Farnesene Terpene Benefits
Due to recent discoveries on its beneficial effects, we have several exciting results that shed some light on the possible benefits of farnese. Among these, we can mention the following:
Anti-Inflammatory: Turmeric has been used for centuries in different cultures as a natural anti-inflammatory. Recent studies have shown that such anti-inflammatory properties of this root are mainly due to its high content of farnesene.
Antibacterial and Anti-fungal: In this sense, farnesene seems to be very similar to other terpenes found more commonly in cannabis strains such as pinene, limonene, myrcene, among others. Despite not being as typically found in cannabis, farnesene turns out to have its own load of antifungal and antibacterial properties, to the point that some insects can react to this natural compound as if it were a pheromone.
Prevents Tooth-Decay: Farnesene can help fight the bacteria Lactobacillus acidophilus, which is cariogenic and responsible for tooth decay. Scientists have also found this terpene to fight carcinogenic bacteria.

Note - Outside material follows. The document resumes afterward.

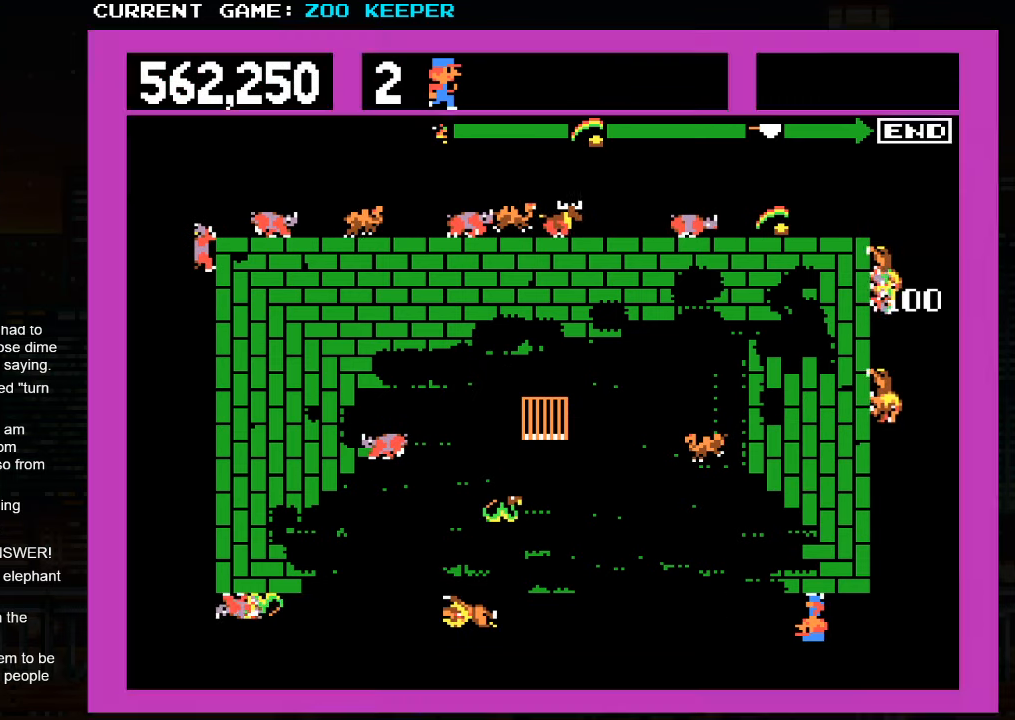
{"buttons": [], "left_stick": "center", "events": [[200, "left_stick", "center"]]}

Improves Digestion: Farnesene rebalances bacterial levels in the digestive tract by inhibiting bacteria’s growth and helping the body return to homeostasis by killing harmful bacteria like Candida Albicans. More recent studies have shown that farnesene has beneficial carminative properties to combat intestinal spasms and cramps that cause flatulence and other digestive problems.
Antispasmodic and Anxiety Relieving: The sedative and muscle-relaxing effects of this terpene turn out to be of great help for people who deal with conditions such as anxiety, stress, or depression. These same muscle-relaxing effects of farnesene can help control spasmodic episodes such as seizures. in fact, farnesene has been found in a number of Indica strains associated with anticonvulsant properties or that may prove to help treat epilepsy.
Despite the similarity of the terms and the fact that this isomer belongs to the farnesene group, they cannot be seen as the same thing because small variations in both the name and the chemical bonds within a compound can make a big difference in its effects.
In this same way, each of the isomers and stereoisomers of farnesene occurs differently. Alpha-farnesene is most commonly related to the perfumes and cosmetics industry and is produced mostly industrially and synthetically.
Beta-farnesene or trans-beta-farnesene is actually the type of farnesene with which we are the most commonly familiar with. It occurs naturally in the skin of the green apple and in a variety of plants. It is characteristic of some strains of cannabis to which it transfers all of its properties and effects.
Farnesene can fall into the group of the lesser-known and not-so-studied terpenes. However, researchers have found enough information to validate a myriad of uses and applications for this amazing organic compound. Among some of the applications that farnesene can have, we can find that it can serve as a feedstock for the chemical transformation of various compounds in the industrial production of a large number of products. This is mainly because farnesene is a renewable building block for the market you want to create. Its molecular structure makes it unique and efficient as a scaffold for specialty chemical applications.
Other applications farnesene can have are as performance material, adhesives, fragrances, surfactants, stabilizers, emulsifiers, cosmetic oils, polymers, and crop protection.
Is Farnesene in Hops?
A short and straight answer to this question is yes. Farnesene (both α-Farnesene and β-Farnesene) is one of the main compounds in hops’ essential oil. It contributes an important part of this plant’s aromatic profile, giving to hops that woody, floral, citrus, and herbal smell that characterizes this crop.
Is Farnesene Used for Biofuel?
Yes. Because farnesene is a long-chain, branched hydrocarbon molecule, scientists have found that it can be used as one of the components for biofuel production. This sesquiterpene is also used for lubricants, bio-polymers, and resins. Nonetheless, the actual bio-jet production is not specified and not considered an advanced biofuel yet according to the SGAB definitions.